## 指定任务
从下面的Elasticsearch原理笔记中，把从“1. 分布式全文搜索引擎,基于Lucene进行封装”起到“1. 索引(类比:mysql的库)”止的这一段一字不改地摘录出来。

## 节选原文
Elasticsearch原理浅析及常见使用

Elasticsearch原理浅析及常见操作

前言

初步整理了ES实操部分的学习笔记,原理部分一带而过,后续消化后再进行补充,文章如有不当,欢迎大佬们指教呀,笔芯~~

简介

es2

特点

  1. 分布式全文搜索引擎,基于Lucene进行封装
  2. 倒排索引又叫反向索引,根据文章内容中的关键字建立索引
  3. Master-slave 架构,实现了数据的分片和备份
  4. 集群,可扩展

对比

  1. 关系型数据库
  2. Solr
  3. Elasticsearch

基本概念

  1. 索引(类比:mysql的库)
  2. 类型(类比:mysql的表)
  3. 文档(类比:mysql的行)

## 数据
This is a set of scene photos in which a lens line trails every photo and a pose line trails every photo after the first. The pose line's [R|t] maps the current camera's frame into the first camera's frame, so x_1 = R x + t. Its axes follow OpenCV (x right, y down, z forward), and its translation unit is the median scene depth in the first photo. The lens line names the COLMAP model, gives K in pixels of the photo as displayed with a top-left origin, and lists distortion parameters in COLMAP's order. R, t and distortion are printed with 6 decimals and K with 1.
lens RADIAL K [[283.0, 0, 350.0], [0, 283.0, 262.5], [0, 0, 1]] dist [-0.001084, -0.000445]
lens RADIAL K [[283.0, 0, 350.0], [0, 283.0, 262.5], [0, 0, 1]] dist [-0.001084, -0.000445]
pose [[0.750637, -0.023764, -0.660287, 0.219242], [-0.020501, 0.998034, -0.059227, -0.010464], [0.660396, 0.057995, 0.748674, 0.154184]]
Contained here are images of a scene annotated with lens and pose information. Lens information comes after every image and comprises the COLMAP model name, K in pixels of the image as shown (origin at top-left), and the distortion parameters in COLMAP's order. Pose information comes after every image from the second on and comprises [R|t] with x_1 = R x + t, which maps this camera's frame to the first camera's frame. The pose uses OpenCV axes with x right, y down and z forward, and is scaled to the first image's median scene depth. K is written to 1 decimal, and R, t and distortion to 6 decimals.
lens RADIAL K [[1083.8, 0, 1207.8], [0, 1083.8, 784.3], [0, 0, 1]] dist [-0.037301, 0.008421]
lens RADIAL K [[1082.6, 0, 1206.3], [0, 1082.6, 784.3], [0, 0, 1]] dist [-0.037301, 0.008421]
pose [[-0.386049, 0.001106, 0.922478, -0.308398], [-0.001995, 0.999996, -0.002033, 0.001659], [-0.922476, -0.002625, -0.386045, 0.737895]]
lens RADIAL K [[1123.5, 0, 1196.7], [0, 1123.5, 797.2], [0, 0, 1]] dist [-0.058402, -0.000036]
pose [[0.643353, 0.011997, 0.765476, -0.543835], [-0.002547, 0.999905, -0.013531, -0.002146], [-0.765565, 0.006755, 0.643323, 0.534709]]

## 回答如下
1. 分布式全文搜索引擎,基于Lucene进行封装
  2. 倒排索引又叫反向索引,根据文章内容中的关键字建立索引
  3. Master-slave 架构,实现了数据的分片和备份
  4. 集群,可扩展

对比

  1. 关系型数据库
  2. Solr
  3. Elasticsearch

基本概念

  1. 索引(类比:mysql的库)